Młodzieżowy reprezentant Włoch i zawodnik walczącej o utrzymanie w Serie A Genoi, Manolo Portanova, został oskarżony o udział w zbiorowym gwałcie, do którego doszło w nocy z 30 na 31 maja ubiegłego roku w Sienie.
Portanova jest wychowankiem Lazio Rzym, z którego jako 17-latek trafił do akademii Juventusu. Z turyńskiego klubu odszedł na początku 2021 roku za 10 milionów euro do Genoi. W obecnym sezonie Serie A 21-letni obecnie pomocnik zaliczył kilka udanych występów. Niedawno został bohaterem genueńczyków zdobywając zwycięska bramkę w spotkaniu z AC Torino, dzięki czemu Genoa przerwała serię meczów bez zwycięstwa. Portanova ma też na koncie także dwa występy w reprezentacji Włoch do lat 21.Jego piłkarska przyszłość rysowałaby się w jasnych barwach, gdyby nie to, że 7 czerwca czeka go rozprawa przed sądem.

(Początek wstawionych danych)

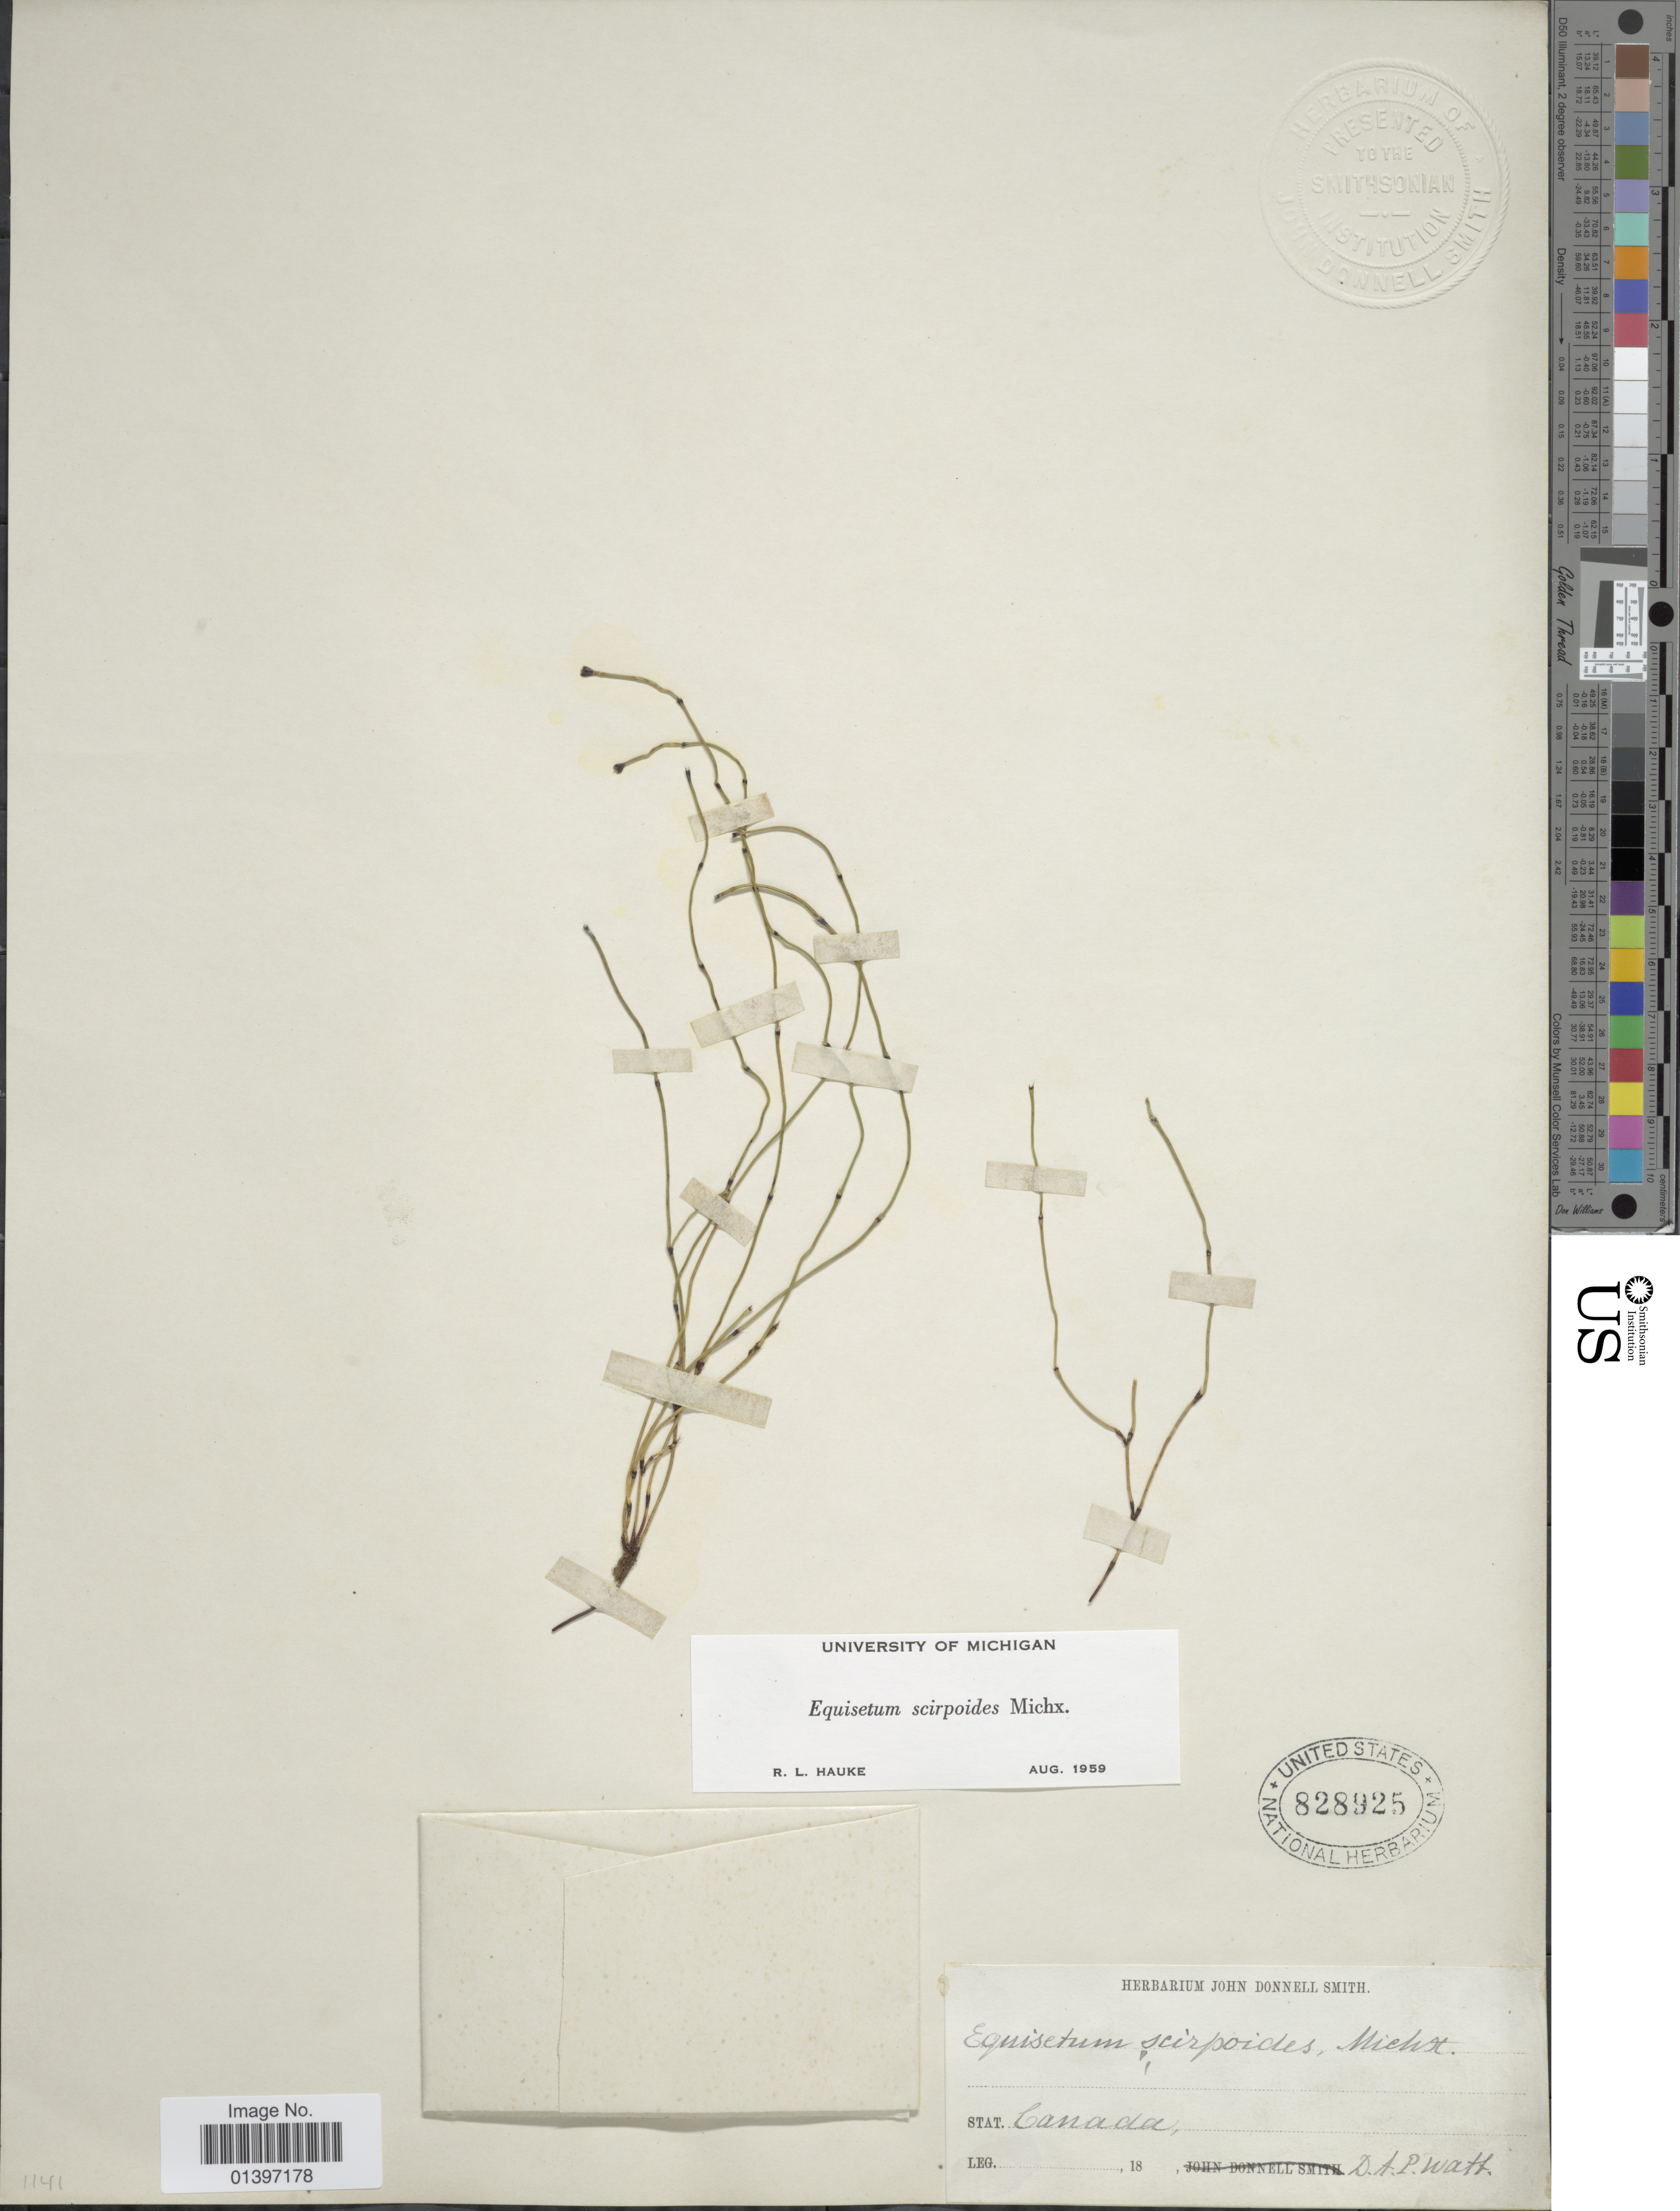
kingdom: Plantae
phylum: Tracheophyta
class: Polypodiopsida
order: Equisetales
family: Equisetaceae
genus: Equisetum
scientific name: Equisetum scirpoides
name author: Michx.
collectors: D. A. P. Watt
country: Canada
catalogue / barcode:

Jak podają włoskie media, Portanova jest oskarżony o to, że w nocy z 30 na 31 maja ubiegłego roku w Sienie wraz z dwoma innymi pełnoletnimi znajomymi oraz jednym niepełnoletnim miał się dopuścić gwałtu zbiorowego na 21-letniej kobiecie. Śledztwo w tej sprawie trwało 10 miesięcy i na podstawie zgromadzonych dowodów prokuratura postawiła sprawców w stan oskarżenia. Piłkarzowi grozi wieloletnie więzienie, które zrujnuje mu dobrze zapowiadającą się piłkarską karierę.
To nie jedyna taka sprawa jaka miała miejsce ostatnio we Włoszech. W styczniu Sąd Najwyższy podtrzymał wyrok dziewięciu lat pozbawienia wolności dla brazylijskiego piłkarza Robinho, który jako zawodnik AC Milan w 2013 roku wraz ze swym przyjacielem dopuścił się zbiorowego gwałtu na emigrantce z Albanii. Sprawca został skazany zaocznie, ale brazylijskie prawo zakazuje ekstradycji swoich obywateli, więc Robinho pozostaje na wolności.
Na razie Genoa nie wydała żadnego komunikatu co zamierza zrobić w sprawie swojego zawodnika, ale sądząc po negatywnym nastawieniu włoskiej opinii publicznej do piłkarza, raczej jest przesądzone, że w tym sezonie raczej już na boisku się nie pojawi. A jeśli zostanie skazany, Genoa rozwiąże z nim kontrakt.